L’article 17 encadre pour sa part la responsabilité des fournisseurs de contenus en ligne. Pour comprendre l’ampleur du changement de l’article 17, il convient de rappeler que le régime antérieur prévoyait une responsabilité limitée des hébergeurs quant aux contenus qu’ils pourraient être amenés à héberger. Le but de la directive est de corriger cette quasi-irresponsabilité des hébergeurs et de les responsabiliser. Par cet article, un fournisseur de services de partage de contenus en ligne (par exemple, un des plus connus, YouTube) doit obtenir et négocier des accords avec les titulaires des droits. Par exemple, les auteurs de musiques, films, photographes… Le contenu pourra ainsi être publié et les utilisateurs pourront l’utiliser licitement grâce à l’accord de licence.

Les obligations diffèrent selon le type d’entreprise. Les structures avec un chiffre d’affaire annuel inférieur à 10 millions d’euros et moins de trois ans d’expérience se verront appliquer des obligations plus légères afin de ne pas les étouffer dans leur croissance. Elles se verront appliquer une simple obligation de blocage du contenu utilisé illicitement c’est-à-dire, sans l’accord des ayants-droits.

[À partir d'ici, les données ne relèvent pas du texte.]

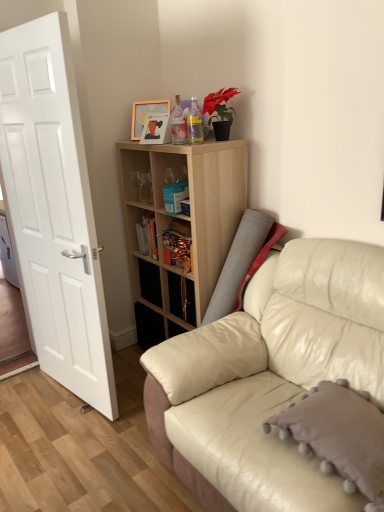
Question: From the image's perspective, is hardcover book at center, the 2th book viewed from the top, on leather couch at right?

Choices:
 (A) yes
 (B) no

Answer: (A)

Question: Could you tell me if hardcover book at center, which is counted as the 1th book, starting from the left, is turned towards leather couch at right?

A titre d’information, s’agissant d’une directive, son application en droit français doit se faire par une loi. Le 23 juillet 2019, l’Assemblée nationale devra adopter en toute logique le texte définitif instaurant un droit voisin en faveur des agences de presse.

En cas de création ou d’édition d’une plateforme impactée par la Directive et en prévision de son entrée en vigueur, il conviendra de se rapprocher d’un conseil en propriété intellectuelle afin de se conformer à cette nouvelle règlementation et permettre une utilisation et publication des contenus en toute sécurité et légalité.